Zur Einführung des 10er-TagesTickets erklärt VVS-Geschäftsführer Horst Stammler: „Mit diesem flexibel einsetzbaren Ticket haben wir nun kurzfristig eine attraktive Alternative für die Kunden, für die sich ein klassisches Abo nicht mehr lohnt. Das neue Angebot ist wichtig, damit wir diese Kunden weiterhin an den ÖPNV binden und nicht dauerhaft verlieren.“
Es geht bei dieser Entscheidung allerdings nicht nur darum, die Kundschaft zu halten. Geschäftsführerkollege Thomas Hachenberger erklärt: „Wir möchten mit dem neuen Angebot durchaus auch Neukunden gewinnen, denn wir schließen damit die Tariflücke zwischen dem Gelegenheitsverkehr und den klassischen Zeittickets. So schaffen wir auch einen Anreiz für Menschen, die selten fahren, öfter in Bahnen und Busse zu steigen.“
Bei dem 10er-TagesTicket soll es übrigens nicht bleiben: Das Angebot ist dem Verkehrsunternehmen zufolge ein Zwischenschritt zu einem „Flex-Abo“, das einen längeren zeitlichen Vorlauf braucht, bis es umgesetzt werden kann.

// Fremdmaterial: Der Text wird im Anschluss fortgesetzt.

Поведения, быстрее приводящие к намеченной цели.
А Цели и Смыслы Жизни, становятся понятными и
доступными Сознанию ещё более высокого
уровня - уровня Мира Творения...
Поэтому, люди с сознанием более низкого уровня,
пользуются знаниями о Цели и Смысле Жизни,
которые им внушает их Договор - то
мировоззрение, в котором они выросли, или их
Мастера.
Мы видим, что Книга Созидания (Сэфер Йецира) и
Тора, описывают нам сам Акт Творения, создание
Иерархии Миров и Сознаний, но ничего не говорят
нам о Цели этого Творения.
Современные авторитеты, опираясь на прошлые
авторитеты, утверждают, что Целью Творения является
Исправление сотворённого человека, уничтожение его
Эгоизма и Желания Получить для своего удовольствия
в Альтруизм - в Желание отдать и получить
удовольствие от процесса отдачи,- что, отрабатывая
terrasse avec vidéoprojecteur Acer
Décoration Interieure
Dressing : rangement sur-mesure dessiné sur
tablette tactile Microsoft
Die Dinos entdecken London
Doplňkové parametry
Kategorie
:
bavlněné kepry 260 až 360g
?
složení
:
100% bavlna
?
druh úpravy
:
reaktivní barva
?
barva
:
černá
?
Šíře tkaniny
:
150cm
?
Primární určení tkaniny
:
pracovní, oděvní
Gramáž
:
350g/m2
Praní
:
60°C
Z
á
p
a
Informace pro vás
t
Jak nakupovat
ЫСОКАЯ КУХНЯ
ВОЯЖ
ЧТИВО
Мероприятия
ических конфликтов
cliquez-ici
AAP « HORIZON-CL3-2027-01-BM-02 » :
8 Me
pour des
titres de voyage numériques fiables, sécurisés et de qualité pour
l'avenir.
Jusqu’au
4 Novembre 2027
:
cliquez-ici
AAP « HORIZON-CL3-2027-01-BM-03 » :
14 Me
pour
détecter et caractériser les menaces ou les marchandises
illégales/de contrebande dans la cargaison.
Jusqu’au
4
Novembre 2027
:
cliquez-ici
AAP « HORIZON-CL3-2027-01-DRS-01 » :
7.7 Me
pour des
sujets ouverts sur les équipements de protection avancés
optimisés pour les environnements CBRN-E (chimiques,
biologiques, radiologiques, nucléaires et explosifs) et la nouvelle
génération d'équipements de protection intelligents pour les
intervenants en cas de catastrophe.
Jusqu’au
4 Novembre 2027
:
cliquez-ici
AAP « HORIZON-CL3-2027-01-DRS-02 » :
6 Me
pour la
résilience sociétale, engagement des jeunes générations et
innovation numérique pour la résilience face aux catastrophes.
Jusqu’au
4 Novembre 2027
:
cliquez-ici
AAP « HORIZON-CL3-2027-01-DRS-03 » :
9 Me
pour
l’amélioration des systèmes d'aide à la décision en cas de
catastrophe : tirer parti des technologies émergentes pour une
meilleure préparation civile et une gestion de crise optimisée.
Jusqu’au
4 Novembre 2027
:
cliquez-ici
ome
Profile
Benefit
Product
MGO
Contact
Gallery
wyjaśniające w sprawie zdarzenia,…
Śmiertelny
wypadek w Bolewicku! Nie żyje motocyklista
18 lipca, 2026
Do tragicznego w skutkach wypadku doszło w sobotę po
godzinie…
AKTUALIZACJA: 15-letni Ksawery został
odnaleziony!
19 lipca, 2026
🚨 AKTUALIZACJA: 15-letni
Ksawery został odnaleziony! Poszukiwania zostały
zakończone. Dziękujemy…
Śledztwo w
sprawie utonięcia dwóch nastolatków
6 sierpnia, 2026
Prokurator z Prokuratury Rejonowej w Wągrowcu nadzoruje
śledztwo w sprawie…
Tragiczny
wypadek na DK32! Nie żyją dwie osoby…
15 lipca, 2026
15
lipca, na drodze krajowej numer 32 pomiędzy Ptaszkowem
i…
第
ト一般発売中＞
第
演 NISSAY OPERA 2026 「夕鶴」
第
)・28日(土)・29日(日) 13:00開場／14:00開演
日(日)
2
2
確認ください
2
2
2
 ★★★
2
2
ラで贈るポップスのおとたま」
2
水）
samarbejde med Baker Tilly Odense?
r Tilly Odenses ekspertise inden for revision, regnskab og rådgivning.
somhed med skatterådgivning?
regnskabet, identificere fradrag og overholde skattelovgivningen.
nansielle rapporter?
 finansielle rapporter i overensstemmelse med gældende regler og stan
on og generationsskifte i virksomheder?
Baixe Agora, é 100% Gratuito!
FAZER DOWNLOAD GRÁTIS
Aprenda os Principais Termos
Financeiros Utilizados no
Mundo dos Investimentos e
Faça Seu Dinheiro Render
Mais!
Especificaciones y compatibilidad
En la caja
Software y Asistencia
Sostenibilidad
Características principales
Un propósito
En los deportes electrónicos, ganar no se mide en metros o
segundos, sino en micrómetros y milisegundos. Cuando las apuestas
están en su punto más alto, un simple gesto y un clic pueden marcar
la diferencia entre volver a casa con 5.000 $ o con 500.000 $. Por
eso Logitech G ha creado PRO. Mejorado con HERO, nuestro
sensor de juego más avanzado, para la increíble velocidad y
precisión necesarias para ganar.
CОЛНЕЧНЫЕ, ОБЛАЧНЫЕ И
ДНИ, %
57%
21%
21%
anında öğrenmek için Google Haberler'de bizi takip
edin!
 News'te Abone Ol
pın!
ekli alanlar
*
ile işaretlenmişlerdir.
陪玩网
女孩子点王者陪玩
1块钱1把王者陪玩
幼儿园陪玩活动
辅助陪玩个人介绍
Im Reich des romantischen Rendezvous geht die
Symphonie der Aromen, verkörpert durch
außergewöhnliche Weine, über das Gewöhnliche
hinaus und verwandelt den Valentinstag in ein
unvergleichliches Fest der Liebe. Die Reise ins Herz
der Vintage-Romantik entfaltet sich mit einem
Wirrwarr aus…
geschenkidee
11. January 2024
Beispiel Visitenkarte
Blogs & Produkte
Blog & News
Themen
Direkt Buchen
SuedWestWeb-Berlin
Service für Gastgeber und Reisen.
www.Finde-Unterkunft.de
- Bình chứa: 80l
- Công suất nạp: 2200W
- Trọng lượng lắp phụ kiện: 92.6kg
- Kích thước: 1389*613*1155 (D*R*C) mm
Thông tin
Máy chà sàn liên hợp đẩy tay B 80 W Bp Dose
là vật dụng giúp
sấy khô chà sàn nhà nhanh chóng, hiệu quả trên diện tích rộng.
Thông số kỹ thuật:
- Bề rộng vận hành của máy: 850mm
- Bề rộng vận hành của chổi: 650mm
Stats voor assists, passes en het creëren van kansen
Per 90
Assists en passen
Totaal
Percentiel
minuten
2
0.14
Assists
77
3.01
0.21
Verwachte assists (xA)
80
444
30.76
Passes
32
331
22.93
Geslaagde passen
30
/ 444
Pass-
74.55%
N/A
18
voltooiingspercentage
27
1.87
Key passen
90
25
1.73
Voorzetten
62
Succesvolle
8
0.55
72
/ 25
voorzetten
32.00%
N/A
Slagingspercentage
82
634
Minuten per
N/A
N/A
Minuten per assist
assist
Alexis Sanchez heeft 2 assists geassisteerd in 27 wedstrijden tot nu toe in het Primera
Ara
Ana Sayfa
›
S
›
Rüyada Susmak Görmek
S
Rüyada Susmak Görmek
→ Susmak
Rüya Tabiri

Flexible Tickets im ÖPNV – das sagt der Branchenverband
Wie sich die Thematik um das Homeoffice weiterentwickelt, kann laut Verband Deutscher Verkehrsunternehmen noch nicht mit genügender Genauigkeit prognostiziert werden. „Bäcker*in, Handwerker*in, Krankenpfleger*in und Apotheker*in werden nicht permanent von zu Hause arbeiten können – dieser Effekt sollte daher nicht überschätzt werden. Sicher ist, mit unseren Abo-Monats- und Jahreskarten haben wir attraktive Angebote“, so VDV-Präsident Ingo Wortmann. Laut Branchenverband rechnen sich diese in den meisten Verbünden, auch wenn nicht jeden Tag gefahren wird. Zudem sei mit diesen Ticketangeboten auch die Mobilität im Freizeitverkehr sowie bei Besorgungsfahrten möglich, ohne zusätzliche Fahrtberechtigungen erwerben zu müssen. „Selbstverständlich müssen wir für alle Gelegenheitskunden und für die, die künftig vermehrt von zu Hause arbeiten, flexibler in unseren Angeboten und Tarifen werden. Dann werden wir auf Sicht wieder an die hohen Fahrgastzahlen herankommen“, so der VDV-Präsident.
Fazit – Ticketsortiment bekommt flexiblen Zuwachs
Das Ticketsortiment der Verkehrsunternehmen ist bereits breit gefächert. Doch eine sich verändernde Arbeitswelt erfordert neue ÖPNV-Tickets. Die ersten Verkehrsunternehmen und -verbünde reagieren und entwickeln Angebote, die dem veränderten Mobilitätsverhalten vieler Berufstätiger zwischen Homeoffice und Büro gerecht werden. Die Modelle variieren, bergen aber allesamt das Potenzial, bestehende ÖPNV-Kunden zu halten. Und damit nicht genug: Durch die neu dazugewonnene Flexibilität können Bus und Bahn auch für weitere Kund*innen wieder zu einer Option werden bzw. eine Alternative zum Auto sein. Der Wiedereinstieg in Bus und Bahn während und nach der Pandemie wird so erleichtert.